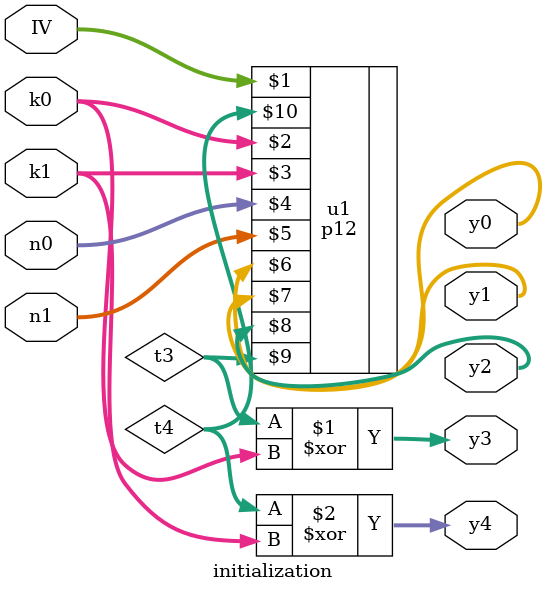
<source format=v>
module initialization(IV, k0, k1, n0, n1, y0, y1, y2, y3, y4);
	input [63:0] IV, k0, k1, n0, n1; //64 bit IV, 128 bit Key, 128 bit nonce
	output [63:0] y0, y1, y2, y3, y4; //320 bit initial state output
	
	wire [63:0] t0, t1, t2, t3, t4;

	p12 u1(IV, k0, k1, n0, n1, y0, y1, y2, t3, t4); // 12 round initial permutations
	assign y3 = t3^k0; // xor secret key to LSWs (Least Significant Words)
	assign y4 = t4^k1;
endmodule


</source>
▬▬▬▬▬▬▬▬▬▬
Exercise directions:
Each line of the material above that holds "assign" counts once; give the total and nothing else.

Answer for this exercise:
2